[EXERCISE MATERIALS — start]
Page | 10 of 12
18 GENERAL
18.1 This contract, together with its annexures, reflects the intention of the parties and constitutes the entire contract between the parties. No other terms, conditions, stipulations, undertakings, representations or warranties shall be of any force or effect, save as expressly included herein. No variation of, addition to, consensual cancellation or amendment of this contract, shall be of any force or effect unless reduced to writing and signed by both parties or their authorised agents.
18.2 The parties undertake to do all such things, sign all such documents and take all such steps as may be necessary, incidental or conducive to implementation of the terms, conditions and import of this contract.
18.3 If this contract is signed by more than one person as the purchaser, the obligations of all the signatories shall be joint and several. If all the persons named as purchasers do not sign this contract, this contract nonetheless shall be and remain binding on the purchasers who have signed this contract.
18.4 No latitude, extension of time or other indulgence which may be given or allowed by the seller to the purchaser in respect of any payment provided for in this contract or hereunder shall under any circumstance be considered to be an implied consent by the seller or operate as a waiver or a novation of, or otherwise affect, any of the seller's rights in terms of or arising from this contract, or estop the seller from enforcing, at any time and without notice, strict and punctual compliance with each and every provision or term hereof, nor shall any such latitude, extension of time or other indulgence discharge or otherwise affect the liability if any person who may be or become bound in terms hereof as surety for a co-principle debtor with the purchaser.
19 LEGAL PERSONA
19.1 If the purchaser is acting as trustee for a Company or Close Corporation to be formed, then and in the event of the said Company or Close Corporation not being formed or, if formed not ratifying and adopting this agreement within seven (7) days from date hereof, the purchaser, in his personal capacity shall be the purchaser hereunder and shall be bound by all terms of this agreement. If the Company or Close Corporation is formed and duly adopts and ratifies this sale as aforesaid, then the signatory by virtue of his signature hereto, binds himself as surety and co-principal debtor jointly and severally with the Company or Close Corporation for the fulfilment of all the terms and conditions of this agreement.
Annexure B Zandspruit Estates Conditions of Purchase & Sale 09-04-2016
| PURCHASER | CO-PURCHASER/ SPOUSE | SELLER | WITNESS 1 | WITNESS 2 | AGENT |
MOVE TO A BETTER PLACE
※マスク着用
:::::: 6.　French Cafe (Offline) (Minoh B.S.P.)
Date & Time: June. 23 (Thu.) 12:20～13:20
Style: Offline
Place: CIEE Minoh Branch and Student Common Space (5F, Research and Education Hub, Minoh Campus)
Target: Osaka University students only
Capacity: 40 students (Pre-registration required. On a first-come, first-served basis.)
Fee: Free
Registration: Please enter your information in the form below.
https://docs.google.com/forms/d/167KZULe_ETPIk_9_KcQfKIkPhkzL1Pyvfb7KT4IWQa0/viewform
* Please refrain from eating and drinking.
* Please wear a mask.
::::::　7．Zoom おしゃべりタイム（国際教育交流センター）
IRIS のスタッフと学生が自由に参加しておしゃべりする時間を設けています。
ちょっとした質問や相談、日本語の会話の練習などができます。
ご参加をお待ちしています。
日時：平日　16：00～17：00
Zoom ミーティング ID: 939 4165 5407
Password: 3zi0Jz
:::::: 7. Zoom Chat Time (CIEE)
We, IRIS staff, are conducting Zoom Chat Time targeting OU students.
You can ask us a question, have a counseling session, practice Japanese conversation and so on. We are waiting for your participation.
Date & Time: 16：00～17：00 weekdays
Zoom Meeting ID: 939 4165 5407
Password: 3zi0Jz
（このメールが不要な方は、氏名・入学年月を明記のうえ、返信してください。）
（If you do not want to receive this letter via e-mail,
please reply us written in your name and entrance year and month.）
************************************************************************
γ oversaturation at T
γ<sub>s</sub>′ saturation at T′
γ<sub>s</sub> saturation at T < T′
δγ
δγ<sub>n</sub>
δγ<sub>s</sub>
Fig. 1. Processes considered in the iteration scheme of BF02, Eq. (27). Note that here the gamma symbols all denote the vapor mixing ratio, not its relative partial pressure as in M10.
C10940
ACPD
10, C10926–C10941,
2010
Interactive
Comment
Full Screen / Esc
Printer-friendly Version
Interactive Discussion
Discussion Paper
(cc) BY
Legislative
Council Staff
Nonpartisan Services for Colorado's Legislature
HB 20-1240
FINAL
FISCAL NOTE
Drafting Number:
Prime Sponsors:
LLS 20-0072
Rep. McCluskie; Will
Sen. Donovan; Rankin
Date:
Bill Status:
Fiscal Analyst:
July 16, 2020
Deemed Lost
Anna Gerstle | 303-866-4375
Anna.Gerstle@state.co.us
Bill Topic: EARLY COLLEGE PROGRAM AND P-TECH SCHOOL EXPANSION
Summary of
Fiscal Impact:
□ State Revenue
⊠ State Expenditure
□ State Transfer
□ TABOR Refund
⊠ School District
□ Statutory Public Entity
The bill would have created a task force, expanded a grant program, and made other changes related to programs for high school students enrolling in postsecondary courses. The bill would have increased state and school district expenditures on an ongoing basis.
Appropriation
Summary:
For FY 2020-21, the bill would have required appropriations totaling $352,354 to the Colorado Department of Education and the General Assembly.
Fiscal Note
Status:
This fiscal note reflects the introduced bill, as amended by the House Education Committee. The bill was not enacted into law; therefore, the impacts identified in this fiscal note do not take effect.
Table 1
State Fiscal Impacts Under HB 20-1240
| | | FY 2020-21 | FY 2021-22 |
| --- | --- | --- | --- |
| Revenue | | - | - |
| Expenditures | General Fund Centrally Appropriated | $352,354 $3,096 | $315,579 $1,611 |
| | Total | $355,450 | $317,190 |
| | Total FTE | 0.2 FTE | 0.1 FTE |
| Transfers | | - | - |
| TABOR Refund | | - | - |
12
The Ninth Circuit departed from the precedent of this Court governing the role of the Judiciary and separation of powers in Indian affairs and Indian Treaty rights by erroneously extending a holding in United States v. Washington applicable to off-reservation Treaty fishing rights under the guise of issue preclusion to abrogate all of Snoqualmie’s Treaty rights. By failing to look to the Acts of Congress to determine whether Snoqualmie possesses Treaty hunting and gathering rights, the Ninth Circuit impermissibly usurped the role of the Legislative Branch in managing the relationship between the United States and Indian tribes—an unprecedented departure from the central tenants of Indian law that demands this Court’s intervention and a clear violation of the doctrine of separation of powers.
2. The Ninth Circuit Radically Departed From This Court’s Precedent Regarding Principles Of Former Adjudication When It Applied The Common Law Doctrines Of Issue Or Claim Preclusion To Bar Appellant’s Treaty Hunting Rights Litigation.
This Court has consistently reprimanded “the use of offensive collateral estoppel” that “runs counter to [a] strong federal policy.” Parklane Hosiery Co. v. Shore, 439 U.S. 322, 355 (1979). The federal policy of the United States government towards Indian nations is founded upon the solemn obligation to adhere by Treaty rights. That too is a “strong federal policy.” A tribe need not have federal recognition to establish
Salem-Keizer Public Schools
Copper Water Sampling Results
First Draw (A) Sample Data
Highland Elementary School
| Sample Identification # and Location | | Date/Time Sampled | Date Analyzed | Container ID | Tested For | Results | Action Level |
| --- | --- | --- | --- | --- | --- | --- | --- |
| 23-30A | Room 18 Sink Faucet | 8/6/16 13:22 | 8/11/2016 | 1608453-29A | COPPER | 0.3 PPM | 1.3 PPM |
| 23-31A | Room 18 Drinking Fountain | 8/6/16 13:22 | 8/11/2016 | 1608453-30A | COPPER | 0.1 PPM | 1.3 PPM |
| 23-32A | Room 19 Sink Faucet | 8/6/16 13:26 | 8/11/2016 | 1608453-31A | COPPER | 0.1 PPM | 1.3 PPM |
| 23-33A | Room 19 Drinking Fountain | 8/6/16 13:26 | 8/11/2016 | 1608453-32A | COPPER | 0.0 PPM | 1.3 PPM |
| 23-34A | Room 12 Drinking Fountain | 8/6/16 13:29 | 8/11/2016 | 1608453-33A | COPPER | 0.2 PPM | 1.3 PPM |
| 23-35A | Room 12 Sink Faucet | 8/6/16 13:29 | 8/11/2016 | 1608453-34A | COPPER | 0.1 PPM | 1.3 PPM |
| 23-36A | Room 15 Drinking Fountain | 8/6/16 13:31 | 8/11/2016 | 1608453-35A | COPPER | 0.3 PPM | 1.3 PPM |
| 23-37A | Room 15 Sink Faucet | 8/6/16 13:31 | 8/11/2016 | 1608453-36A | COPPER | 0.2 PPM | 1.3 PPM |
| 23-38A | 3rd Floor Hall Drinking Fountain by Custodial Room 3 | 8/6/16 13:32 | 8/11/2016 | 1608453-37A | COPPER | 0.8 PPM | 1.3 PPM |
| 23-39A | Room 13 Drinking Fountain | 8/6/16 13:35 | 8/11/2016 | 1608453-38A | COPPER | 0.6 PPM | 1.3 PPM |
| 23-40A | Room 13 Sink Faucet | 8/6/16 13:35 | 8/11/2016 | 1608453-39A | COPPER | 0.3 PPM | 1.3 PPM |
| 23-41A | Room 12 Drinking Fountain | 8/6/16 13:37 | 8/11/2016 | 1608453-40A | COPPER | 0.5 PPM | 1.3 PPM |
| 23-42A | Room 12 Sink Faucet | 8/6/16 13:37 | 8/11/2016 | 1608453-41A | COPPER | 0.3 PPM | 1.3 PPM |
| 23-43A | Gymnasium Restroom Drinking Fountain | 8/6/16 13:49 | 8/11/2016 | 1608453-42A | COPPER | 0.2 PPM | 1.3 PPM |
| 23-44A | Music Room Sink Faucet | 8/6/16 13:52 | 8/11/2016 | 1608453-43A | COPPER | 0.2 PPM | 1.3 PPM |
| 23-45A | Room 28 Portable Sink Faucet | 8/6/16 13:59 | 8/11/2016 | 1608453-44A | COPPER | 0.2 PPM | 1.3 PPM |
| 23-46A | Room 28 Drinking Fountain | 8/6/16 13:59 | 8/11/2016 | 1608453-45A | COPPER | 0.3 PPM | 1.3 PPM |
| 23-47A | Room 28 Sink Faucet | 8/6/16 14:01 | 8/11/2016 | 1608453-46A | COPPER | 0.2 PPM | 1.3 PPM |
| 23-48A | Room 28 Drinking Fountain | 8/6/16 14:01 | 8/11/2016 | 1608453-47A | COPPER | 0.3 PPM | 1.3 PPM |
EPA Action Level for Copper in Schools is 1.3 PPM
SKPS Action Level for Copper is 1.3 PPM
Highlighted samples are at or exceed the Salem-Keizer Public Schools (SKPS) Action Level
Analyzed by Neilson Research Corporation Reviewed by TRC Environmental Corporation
[EXERCISE MATERIALS — finish]
Would you please copy, word for word, everything above from the line containing "(Offline) (Minoh B.S.P.)" down to the line containing "We, IRIS staff, are", those two lines included?

YOUR SOLUTION
:::::: 6.　French Cafe (Offline) (Minoh B.S.P.)
Date & Time: June. 23 (Thu.) 12:20～13:20
Style: Offline
Place: CIEE Minoh Branch and Student Common Space (5F, Research and Education Hub, Minoh Campus)
Target: Osaka University students only
Capacity: 40 students (Pre-registration required. On a first-come, first-served basis.)
Fee: Free
Registration: Please enter your information in the form below.
https://docs.google.com/forms/d/167KZULe_ETPIk_9_KcQfKIkPhkzL1Pyvfb7KT4IWQa0/viewform
* Please refrain from eating and drinking.
* Please wear a mask.
::::::　7．Zoom おしゃべりタイム（国際教育交流センター）
IRIS のスタッフと学生が自由に参加しておしゃべりする時間を設けています。
ちょっとした質問や相談、日本語の会話の練習などができます。
ご参加をお待ちしています。
日時：平日　16：00～17：00
Zoom ミーティング ID: 939 4165 5407
Password: 3zi0Jz
:::::: 7. Zoom Chat Time (CIEE)
We, IRIS staff, are conducting Zoom Chat Time targeting OU students.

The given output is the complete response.